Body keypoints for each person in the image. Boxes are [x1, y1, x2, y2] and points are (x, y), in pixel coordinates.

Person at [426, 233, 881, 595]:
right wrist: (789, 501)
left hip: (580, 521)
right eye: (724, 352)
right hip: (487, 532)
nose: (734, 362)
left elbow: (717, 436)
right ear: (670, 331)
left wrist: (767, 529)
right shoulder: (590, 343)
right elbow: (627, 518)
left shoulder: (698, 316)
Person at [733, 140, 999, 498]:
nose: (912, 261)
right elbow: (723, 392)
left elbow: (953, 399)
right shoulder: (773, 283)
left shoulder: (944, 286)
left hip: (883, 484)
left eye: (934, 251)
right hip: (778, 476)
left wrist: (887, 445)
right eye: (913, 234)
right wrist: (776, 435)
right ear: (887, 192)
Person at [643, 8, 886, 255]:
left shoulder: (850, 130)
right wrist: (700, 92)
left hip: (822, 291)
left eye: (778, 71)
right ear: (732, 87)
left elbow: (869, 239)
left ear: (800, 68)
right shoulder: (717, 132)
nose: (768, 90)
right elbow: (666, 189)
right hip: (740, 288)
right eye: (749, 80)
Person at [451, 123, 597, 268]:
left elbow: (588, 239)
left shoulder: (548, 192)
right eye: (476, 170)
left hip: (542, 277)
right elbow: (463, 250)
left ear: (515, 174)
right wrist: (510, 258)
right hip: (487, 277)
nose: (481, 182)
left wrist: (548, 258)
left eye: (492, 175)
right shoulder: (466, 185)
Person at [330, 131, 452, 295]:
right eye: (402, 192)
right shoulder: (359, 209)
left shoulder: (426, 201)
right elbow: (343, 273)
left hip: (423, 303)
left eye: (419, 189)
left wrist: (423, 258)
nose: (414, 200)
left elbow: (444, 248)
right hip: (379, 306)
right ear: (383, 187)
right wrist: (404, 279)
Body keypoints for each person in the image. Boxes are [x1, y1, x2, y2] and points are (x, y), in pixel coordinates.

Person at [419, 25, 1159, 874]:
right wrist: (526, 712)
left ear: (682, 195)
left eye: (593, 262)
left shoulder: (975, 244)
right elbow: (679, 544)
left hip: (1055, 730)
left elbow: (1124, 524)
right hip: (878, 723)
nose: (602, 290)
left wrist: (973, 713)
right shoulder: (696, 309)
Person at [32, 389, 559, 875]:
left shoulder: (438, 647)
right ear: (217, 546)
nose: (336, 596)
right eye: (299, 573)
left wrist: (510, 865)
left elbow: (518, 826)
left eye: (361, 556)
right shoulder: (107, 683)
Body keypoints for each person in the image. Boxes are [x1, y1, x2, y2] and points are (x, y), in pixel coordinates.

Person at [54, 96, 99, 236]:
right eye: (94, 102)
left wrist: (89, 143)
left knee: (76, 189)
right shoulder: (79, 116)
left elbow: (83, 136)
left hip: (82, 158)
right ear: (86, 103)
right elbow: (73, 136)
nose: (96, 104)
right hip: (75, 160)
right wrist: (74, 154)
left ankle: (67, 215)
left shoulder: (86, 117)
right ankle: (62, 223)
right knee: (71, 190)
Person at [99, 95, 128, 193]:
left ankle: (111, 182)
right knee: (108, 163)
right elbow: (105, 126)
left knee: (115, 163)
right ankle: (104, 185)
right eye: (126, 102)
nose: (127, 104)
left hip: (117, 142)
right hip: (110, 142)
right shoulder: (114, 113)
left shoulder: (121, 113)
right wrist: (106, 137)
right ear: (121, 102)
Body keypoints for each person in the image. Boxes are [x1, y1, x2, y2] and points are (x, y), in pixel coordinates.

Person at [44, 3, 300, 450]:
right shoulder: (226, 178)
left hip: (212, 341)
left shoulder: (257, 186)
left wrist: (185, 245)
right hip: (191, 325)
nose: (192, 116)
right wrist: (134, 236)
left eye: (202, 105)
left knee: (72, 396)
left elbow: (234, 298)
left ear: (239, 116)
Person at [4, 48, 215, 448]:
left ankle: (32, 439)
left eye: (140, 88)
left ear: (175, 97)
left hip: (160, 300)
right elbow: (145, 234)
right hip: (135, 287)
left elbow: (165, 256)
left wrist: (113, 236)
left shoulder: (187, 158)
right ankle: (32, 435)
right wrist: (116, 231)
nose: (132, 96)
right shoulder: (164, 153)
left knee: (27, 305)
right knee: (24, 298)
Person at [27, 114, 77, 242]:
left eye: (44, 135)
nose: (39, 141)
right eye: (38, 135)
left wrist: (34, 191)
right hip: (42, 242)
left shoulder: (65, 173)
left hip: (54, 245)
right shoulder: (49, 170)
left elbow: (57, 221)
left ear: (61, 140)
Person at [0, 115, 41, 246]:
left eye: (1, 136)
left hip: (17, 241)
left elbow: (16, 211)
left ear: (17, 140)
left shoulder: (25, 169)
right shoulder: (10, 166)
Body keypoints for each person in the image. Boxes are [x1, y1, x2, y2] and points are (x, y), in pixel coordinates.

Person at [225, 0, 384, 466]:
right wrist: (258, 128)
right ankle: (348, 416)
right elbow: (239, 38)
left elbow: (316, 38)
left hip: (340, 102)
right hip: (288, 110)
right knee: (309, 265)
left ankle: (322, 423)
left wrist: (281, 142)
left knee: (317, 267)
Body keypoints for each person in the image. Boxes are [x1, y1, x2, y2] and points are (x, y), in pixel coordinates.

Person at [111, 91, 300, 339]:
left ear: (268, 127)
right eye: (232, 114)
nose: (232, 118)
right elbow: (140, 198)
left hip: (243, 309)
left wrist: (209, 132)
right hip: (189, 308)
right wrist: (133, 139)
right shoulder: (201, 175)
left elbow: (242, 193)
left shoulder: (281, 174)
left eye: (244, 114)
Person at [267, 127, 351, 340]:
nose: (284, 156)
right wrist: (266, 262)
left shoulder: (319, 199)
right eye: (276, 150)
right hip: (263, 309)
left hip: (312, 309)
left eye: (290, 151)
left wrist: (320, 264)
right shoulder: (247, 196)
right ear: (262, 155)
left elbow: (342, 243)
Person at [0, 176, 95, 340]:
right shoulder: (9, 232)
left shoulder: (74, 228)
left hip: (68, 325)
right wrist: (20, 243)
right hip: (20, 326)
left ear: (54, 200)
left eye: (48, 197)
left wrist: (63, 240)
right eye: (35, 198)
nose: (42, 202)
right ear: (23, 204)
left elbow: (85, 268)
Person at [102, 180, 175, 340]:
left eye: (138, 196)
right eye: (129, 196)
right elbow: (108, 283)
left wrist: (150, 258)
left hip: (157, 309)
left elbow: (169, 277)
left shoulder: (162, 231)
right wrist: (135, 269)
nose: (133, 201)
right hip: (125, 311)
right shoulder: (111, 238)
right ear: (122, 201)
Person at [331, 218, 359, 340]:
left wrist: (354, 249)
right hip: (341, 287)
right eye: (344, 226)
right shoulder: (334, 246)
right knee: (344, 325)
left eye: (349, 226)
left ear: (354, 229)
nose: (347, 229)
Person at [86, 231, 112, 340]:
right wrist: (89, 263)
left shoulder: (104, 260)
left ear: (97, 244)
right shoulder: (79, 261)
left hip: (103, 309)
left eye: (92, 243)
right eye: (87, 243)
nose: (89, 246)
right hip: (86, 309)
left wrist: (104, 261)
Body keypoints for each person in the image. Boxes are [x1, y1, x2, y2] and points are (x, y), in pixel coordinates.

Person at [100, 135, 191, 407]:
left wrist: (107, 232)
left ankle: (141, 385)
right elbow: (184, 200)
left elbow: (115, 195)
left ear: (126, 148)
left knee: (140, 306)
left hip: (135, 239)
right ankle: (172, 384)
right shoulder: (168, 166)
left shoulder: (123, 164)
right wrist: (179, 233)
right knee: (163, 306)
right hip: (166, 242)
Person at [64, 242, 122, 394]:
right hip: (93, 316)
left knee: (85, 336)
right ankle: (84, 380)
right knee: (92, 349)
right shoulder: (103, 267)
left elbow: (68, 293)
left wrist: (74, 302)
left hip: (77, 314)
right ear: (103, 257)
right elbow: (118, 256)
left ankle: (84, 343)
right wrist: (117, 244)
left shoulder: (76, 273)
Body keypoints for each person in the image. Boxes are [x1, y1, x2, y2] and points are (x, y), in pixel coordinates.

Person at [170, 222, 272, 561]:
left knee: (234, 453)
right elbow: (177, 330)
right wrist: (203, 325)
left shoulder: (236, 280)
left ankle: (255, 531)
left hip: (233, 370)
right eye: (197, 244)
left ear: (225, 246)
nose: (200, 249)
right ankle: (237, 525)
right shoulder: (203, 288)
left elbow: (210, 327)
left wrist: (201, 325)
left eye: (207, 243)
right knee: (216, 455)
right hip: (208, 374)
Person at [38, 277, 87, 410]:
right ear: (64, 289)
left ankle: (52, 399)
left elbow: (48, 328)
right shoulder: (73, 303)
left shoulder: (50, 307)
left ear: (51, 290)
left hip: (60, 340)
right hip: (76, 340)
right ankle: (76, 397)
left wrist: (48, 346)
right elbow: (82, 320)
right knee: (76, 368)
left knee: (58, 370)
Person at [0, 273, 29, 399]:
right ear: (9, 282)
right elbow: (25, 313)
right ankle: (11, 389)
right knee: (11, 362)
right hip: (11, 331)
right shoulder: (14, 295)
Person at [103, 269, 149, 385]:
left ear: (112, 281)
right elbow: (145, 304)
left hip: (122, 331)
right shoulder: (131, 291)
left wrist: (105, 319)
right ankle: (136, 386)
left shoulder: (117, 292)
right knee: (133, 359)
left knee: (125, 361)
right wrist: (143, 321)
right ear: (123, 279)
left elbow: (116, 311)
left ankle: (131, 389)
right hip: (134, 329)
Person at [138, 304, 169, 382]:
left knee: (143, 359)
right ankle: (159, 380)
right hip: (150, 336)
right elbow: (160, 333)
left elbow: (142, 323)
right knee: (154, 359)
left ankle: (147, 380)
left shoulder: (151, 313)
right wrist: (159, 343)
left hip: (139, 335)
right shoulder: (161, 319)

----

### Work to complete
Transcribe each line of the data above, unaltered, from the one where "right ear: (121, 102)" appears to the one where "right wrist: (258, 128)" appears, inclusive of both.

### Task output
right ear: (121, 102)
Body keypoints for each person in the image. Boxes are [x1, y1, x2, y2] and points are (x, y), in pixel coordinates.

Person at [44, 3, 300, 450]:
right shoulder: (226, 178)
left hip: (212, 341)
left shoulder: (257, 186)
left wrist: (185, 245)
right hip: (191, 325)
nose: (192, 116)
right wrist: (134, 236)
left eye: (202, 105)
left knee: (72, 396)
left elbow: (234, 298)
left ear: (239, 116)
Person at [4, 48, 215, 448]:
left ankle: (32, 439)
left eye: (140, 88)
left ear: (175, 97)
left hip: (160, 300)
right elbow: (145, 234)
right hip: (135, 287)
left elbow: (165, 256)
left wrist: (113, 236)
left shoulder: (187, 158)
right ankle: (32, 435)
right wrist: (116, 231)
nose: (132, 96)
right shoulder: (164, 153)
left knee: (27, 305)
right knee: (24, 298)
Person at [27, 114, 77, 242]:
left eye: (44, 135)
nose: (39, 141)
right eye: (38, 135)
left wrist: (34, 191)
right hip: (42, 242)
left shoulder: (65, 173)
left hip: (54, 245)
right shoulder: (49, 170)
left elbow: (57, 221)
left ear: (61, 140)
Person at [0, 115, 41, 246]:
left eye: (1, 136)
left hip: (17, 241)
left elbow: (16, 211)
left ear: (17, 140)
left shoulder: (25, 169)
right shoulder: (10, 166)
Body keypoints for each person in the image. Boxes are [x1, y1, x2, y2] and points are (x, y), in pixel coordinates.

Person at [225, 0, 384, 466]:
right wrist: (258, 128)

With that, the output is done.